▶ _EXERCISE DESCRIPTION_:
Copy out the whole listing exactly as given. Skip the pictures.
------------------------
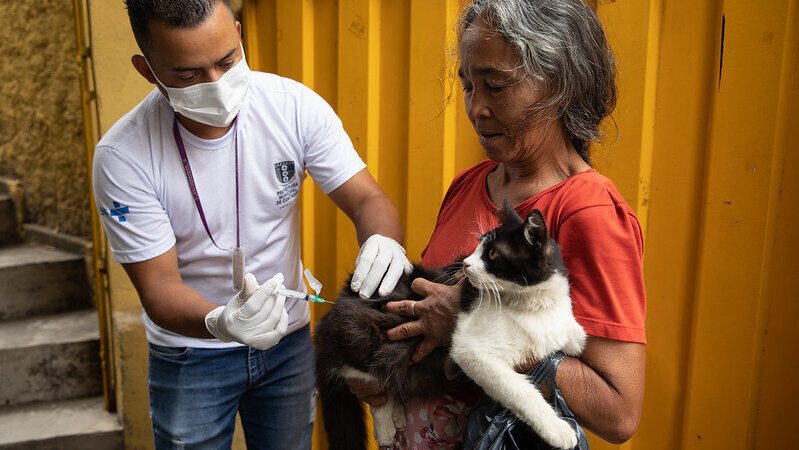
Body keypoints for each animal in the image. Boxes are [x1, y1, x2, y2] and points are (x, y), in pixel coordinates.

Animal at [314, 204, 588, 450]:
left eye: (492, 254)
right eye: (477, 248)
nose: (465, 263)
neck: (530, 303)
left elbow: (572, 330)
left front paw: (576, 339)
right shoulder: (471, 351)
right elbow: (521, 391)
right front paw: (558, 431)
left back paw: (398, 414)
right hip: (361, 335)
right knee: (367, 377)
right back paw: (385, 424)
------------------------
▶ _OUTPUT BELOW_:
Body keypoints for each animal in the image. Boxes are [x1, y1, x2, y2] and points are (x, y), in pixel coordinates.

Animal at [314, 204, 588, 450]:
left eye: (492, 254)
right eye: (477, 248)
nose: (465, 263)
neck: (530, 303)
left elbow: (572, 330)
left front paw: (576, 339)
right shoulder: (471, 351)
right elbow: (521, 391)
right front paw: (558, 431)
left back paw: (398, 414)
right hip: (361, 335)
right knee: (367, 377)
right back paw: (385, 424)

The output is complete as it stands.